• _Exercise prompt_: Put the data from its first line up to and including the line with "List each element's" into a numbered list, leaving out any blank lines.

• _Raw data_:
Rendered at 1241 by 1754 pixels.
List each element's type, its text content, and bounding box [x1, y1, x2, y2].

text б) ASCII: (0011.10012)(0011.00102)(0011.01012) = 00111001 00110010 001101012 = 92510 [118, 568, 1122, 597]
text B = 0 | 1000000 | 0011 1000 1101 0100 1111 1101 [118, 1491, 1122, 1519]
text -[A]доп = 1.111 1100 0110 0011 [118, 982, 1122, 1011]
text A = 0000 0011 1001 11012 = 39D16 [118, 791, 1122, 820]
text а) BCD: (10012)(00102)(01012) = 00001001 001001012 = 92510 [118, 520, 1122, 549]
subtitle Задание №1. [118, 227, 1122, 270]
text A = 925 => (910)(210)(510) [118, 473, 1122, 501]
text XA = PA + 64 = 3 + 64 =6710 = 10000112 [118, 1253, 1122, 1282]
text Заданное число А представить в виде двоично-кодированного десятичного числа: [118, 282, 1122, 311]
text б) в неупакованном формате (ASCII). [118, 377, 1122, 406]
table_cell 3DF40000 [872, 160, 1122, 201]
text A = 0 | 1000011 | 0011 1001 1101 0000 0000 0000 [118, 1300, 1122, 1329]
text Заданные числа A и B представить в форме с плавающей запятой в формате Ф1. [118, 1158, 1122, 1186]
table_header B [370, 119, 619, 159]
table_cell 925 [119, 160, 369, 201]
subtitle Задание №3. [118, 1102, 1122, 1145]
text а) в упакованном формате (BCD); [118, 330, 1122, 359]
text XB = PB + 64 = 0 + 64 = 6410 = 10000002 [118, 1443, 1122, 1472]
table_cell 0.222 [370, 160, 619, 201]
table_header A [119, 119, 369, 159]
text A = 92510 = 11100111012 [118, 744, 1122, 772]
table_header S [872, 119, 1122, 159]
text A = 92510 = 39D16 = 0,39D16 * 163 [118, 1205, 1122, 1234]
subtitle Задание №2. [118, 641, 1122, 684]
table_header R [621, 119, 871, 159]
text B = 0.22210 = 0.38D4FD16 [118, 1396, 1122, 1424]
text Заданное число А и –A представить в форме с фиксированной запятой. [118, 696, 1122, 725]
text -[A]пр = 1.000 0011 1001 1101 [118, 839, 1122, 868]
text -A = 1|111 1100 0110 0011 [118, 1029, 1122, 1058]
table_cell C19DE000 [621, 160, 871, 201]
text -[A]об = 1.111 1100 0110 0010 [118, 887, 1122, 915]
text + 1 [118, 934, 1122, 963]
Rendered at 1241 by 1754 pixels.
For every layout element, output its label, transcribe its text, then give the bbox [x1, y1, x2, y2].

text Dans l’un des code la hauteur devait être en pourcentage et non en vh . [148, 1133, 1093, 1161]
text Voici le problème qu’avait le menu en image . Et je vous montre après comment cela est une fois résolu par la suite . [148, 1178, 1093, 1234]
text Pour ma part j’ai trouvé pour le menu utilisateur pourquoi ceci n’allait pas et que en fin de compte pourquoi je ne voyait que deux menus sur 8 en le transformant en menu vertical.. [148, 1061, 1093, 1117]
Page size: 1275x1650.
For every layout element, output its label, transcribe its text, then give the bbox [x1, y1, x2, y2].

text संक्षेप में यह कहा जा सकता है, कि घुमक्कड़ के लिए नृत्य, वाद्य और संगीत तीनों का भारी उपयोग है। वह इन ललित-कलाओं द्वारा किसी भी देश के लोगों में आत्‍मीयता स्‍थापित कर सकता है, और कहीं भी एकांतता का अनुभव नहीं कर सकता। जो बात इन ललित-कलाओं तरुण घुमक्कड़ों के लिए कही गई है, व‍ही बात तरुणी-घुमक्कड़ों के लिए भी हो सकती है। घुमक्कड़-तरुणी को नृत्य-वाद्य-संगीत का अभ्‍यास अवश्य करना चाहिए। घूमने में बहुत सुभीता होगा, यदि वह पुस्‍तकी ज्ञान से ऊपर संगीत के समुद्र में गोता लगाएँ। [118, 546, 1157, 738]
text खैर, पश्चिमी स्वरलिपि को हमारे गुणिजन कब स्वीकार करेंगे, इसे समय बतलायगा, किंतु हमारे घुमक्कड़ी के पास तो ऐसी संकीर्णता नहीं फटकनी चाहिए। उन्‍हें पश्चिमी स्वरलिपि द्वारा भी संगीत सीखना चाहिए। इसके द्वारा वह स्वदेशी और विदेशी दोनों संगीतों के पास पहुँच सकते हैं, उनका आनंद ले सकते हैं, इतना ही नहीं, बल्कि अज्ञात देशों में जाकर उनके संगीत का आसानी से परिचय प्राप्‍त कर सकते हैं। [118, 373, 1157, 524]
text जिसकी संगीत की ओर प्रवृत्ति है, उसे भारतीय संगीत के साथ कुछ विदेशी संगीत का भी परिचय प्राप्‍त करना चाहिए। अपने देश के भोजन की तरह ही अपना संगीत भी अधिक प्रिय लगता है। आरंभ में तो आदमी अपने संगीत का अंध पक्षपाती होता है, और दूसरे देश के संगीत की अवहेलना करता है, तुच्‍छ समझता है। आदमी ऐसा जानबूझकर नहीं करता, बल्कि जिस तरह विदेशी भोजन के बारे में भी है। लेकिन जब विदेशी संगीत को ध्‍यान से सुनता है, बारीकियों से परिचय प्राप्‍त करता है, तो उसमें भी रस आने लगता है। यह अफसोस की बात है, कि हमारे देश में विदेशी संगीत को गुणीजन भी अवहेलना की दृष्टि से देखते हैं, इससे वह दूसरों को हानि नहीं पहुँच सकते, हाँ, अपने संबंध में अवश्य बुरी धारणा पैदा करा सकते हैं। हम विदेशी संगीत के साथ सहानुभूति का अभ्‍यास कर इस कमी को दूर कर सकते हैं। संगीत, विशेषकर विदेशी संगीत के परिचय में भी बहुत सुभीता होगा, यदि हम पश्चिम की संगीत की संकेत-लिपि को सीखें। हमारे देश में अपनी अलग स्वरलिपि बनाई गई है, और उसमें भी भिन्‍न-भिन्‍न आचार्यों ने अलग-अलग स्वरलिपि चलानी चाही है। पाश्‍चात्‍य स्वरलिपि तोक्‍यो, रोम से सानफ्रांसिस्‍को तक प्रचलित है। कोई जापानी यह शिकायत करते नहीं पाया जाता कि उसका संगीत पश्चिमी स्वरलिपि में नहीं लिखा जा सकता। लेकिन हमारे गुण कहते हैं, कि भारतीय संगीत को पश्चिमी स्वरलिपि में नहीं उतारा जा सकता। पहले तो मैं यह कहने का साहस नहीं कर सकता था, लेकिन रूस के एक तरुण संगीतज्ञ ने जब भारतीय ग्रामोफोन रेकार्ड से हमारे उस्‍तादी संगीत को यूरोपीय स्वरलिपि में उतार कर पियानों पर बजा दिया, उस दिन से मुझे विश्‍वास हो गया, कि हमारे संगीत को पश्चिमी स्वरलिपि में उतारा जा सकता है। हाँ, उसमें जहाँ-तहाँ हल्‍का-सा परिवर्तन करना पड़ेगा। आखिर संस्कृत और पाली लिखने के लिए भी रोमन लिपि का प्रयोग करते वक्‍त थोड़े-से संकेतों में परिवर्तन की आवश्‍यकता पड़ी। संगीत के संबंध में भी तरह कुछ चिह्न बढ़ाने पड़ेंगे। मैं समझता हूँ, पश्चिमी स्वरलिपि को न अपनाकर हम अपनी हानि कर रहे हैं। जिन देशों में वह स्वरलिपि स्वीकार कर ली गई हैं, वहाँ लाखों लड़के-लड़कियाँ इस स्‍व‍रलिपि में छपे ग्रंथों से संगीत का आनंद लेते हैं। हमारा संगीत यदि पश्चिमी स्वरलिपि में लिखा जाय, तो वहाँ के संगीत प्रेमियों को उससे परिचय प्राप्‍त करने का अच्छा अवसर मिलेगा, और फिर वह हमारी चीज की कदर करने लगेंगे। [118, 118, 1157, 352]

• _Exercise result_:
1. Rendered at 1241 by 1754 pixels.
2. List each element's type, its text content, and bounding box [x1, y1, x2, y2].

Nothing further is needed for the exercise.